24 December 2011

The Bicycle Thieves: Part II

One of my friends and compatriots bought a relatively new bicycle, paying through his nose, soon after he reached Ferrara. He would ride up to the bus stop, leave the bike there and board the 9 O’ clock bus to work. Three days into the new routine he came back in the evening and his bike was nowhere to be seen. The next morning, it reappeared in the same parking lot, secure in a brand new lock.
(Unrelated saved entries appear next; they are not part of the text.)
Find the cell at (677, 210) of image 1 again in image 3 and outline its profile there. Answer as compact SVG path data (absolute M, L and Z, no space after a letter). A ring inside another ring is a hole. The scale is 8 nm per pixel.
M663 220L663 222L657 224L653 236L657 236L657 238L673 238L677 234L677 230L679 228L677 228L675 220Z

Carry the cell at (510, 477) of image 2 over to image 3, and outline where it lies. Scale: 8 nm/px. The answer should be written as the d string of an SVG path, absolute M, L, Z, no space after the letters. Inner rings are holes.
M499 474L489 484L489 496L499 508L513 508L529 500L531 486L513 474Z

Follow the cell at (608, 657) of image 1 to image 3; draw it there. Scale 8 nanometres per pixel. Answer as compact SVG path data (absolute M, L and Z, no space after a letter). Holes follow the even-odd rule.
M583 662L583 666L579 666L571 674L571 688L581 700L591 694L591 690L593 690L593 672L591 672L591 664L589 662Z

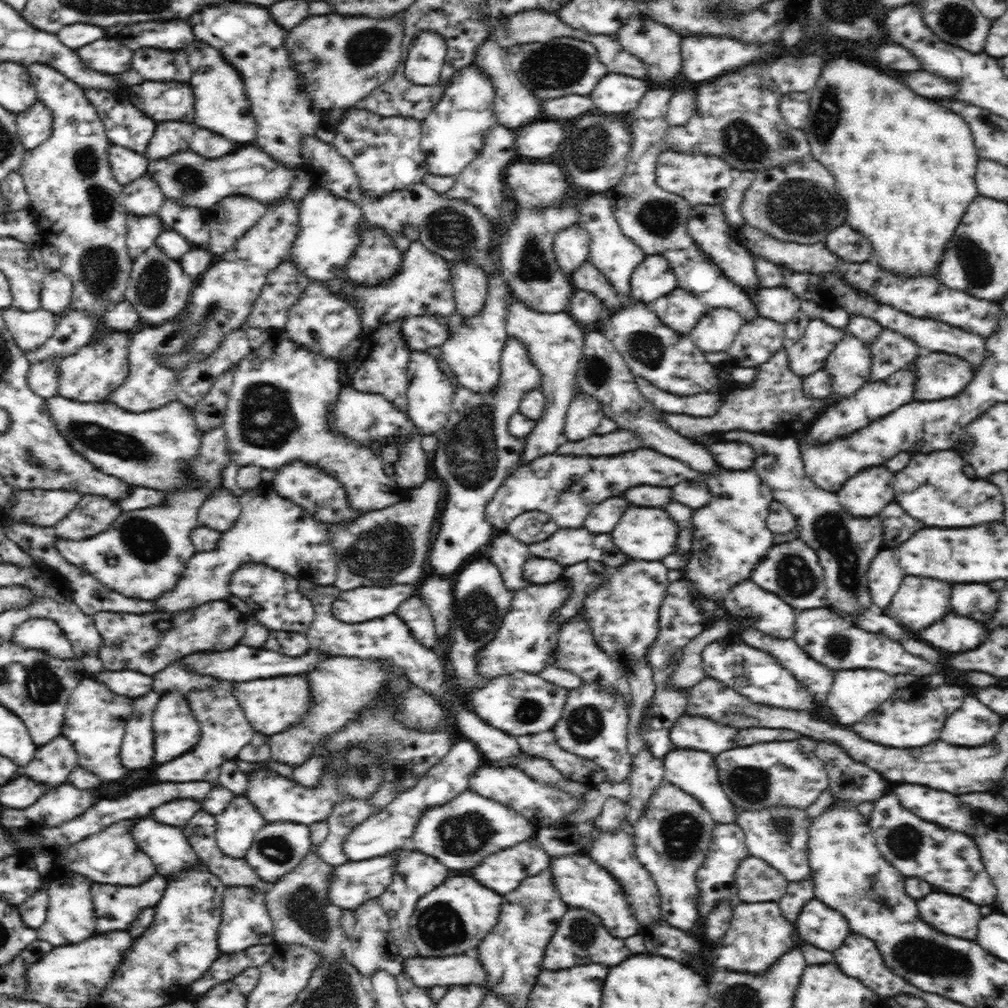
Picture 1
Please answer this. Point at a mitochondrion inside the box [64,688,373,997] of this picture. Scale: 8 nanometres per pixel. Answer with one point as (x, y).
(303, 905)

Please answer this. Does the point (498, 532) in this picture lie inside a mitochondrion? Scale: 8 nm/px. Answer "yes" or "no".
no

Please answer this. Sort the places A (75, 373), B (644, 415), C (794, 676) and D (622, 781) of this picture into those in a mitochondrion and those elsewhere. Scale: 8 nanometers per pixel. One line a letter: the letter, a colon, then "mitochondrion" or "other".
A: other
B: other
C: other
D: other

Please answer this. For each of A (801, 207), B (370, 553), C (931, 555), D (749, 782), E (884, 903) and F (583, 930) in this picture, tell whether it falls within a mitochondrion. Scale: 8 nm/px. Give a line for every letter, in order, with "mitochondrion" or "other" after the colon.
A: mitochondrion
B: mitochondrion
C: mitochondrion
D: mitochondrion
E: other
F: mitochondrion

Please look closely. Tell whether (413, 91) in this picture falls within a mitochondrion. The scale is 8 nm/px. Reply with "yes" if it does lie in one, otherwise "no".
no

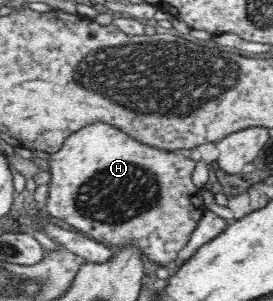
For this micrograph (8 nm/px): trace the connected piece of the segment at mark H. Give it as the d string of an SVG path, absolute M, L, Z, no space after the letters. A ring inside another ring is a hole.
M93 122L87 124L83 128L79 128L77 132L73 132L63 140L61 148L57 152L49 154L49 160L43 161L44 168L51 175L51 182L49 182L49 196L46 201L47 213L53 218L59 218L63 223L67 223L70 227L77 229L80 234L87 235L91 239L102 243L103 245L113 245L118 247L135 247L141 251L141 255L145 255L147 260L155 263L158 266L165 267L170 262L177 258L178 252L183 250L191 240L191 234L195 232L199 222L201 222L204 212L207 210L204 205L204 200L200 195L200 188L197 188L192 182L192 176L196 163L182 154L182 150L163 150L155 146L148 146L144 142L139 142L131 138L126 132L120 130L112 124L106 122Z

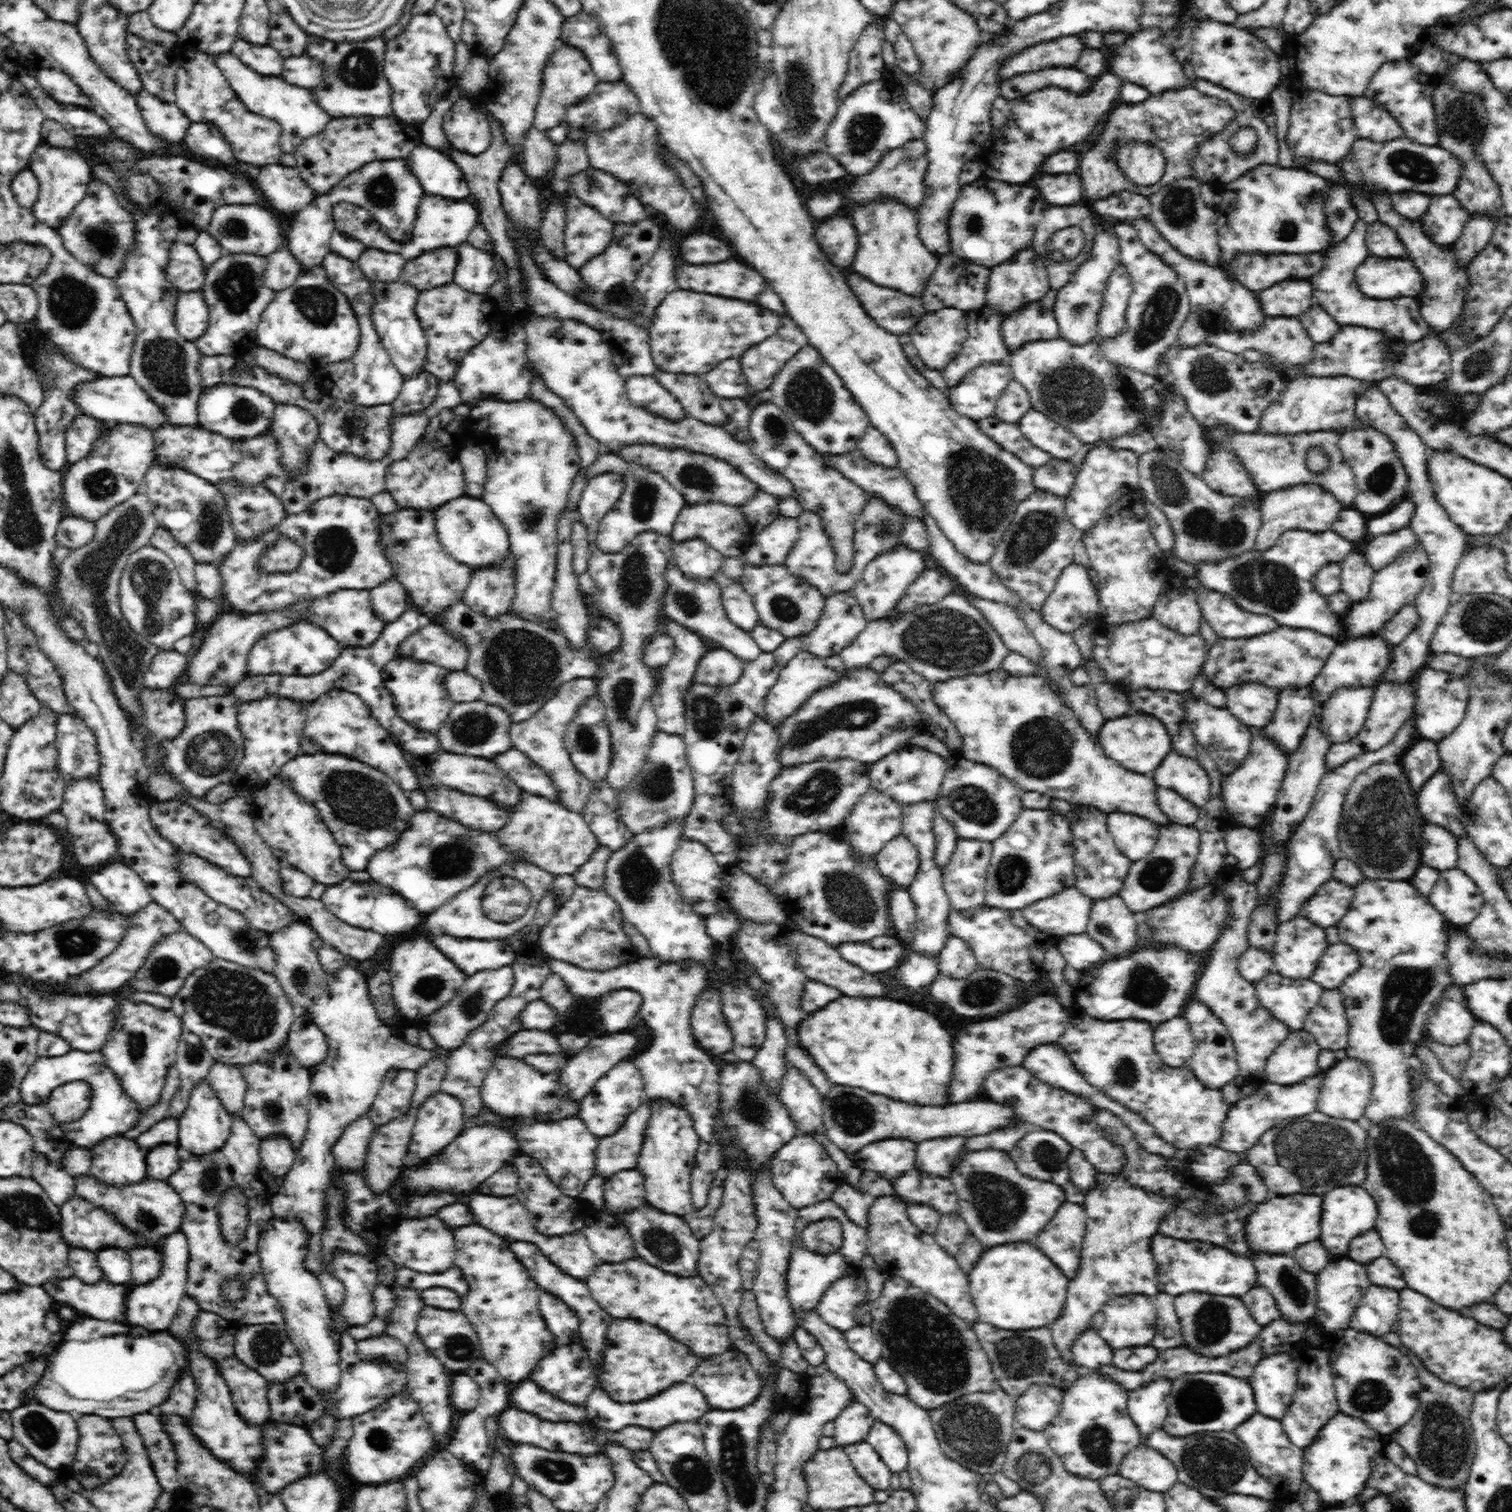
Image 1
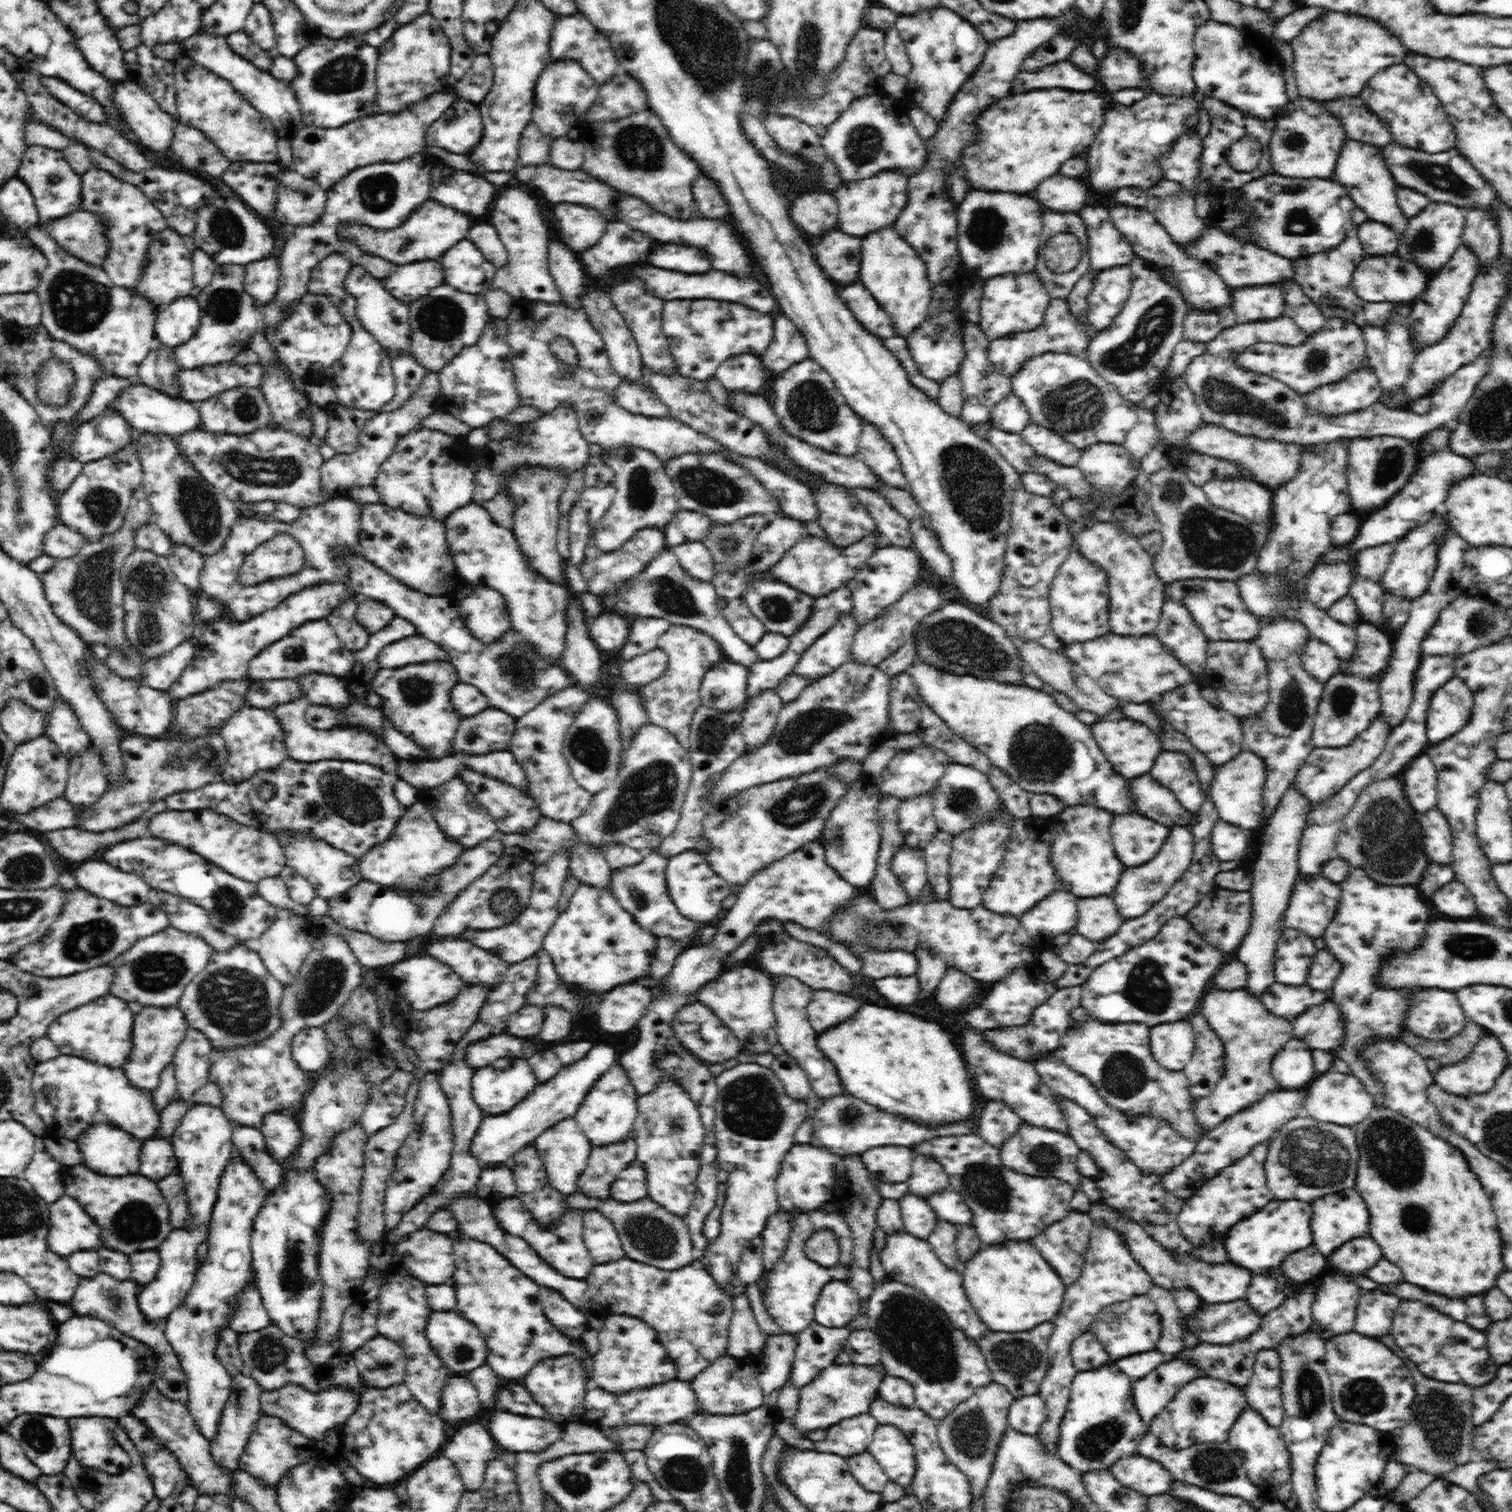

As luck had it, that day he picked up a conversation with the bus driver in faltering Italian and English. “Are you sure it is your bike?” he asked, “wait for me in the evening, we will find a way.” So as the evening grew dark, the duo returned to the spot where the bicycle was. "Perhaps he will help me explain the problem to the police”, thought my friend. Even before the thought was over the bus driver, with the skill of a seasoned thief, had broken the lock and the bicycle was returned to its rightful owner.

At the supermarket round the corner, Despar, I often see a number of old people- men in gray tailor made suits and women in their severely cut black skirts. Bent almost double, they struggle to reach the counter with their grocery baskets. The shop assistants or people around carry the bags out for them as they follow with faltering steps. Once the bags are piled up on the bicycles parked outside, they ride away, negotiating the traffic, with surprising agility.

Biking is second nature to the townspeople. Well during our initial days in Ferrara, my friends started looking for bikes. We checked the online shop list, made a few trips to Ricicleta, the second hand bike shop near the railway station, but could not find anything that would suit our budget. It was after a few days of futile search that they realized that the way to find a bicycle in Ferrara is to ask for it in the streets.

On the night of the next Wednesday, leaning on the steps of the San Giorgio Cathedral, with their beer cans, my friends talked of their search to no one in particular. Wednesday nights are the nights of socialization. Friends meet up; new alliances are forged and often forgotten by the sober sunrise of the following day. With the word “bicycle” offers started pouring in. With exaggerated magnanimity strangers came up with offers too good to believe. One young man pointed to a handsome bike parked a few meters away and asked if ‘something like’ that would suffice.

Inebriated they might be, but these helping hands are never extended in a light vein. If a promise is made it is almost always kept. And when it comes to bikes, eyebrows are seldom raised, nor moral judgments made. It is as though it is in the nature of the bicycles to change hands, to be possessed and dispossessed, not to belong anywhere or to any one for too long.

As for me, I got mine from friends- Jasmine and Biju. Jasmine had learned cycling on it. It was pink and small and had a small white basket in front. In her new shiny red Chinese lock she stayed with me till my last day in Ferrara. From the day I found her my horizon expanded. I would bike over the wide city walls gazing beyond its perimeter. During a strange phase of insomnia, to shake away the pointless unease, I would slip out and ride into the night, the cool breeze on my face. Now that I am back home, these are things I realize I might never be able to do again. Often, we would fill the baskets of our bikes with wine bottles and take off for a party. On the cobble paved streets, at regular intervals, the bottles would make a loud ‘clang’ and we would smile at the amused passers- by and ride on.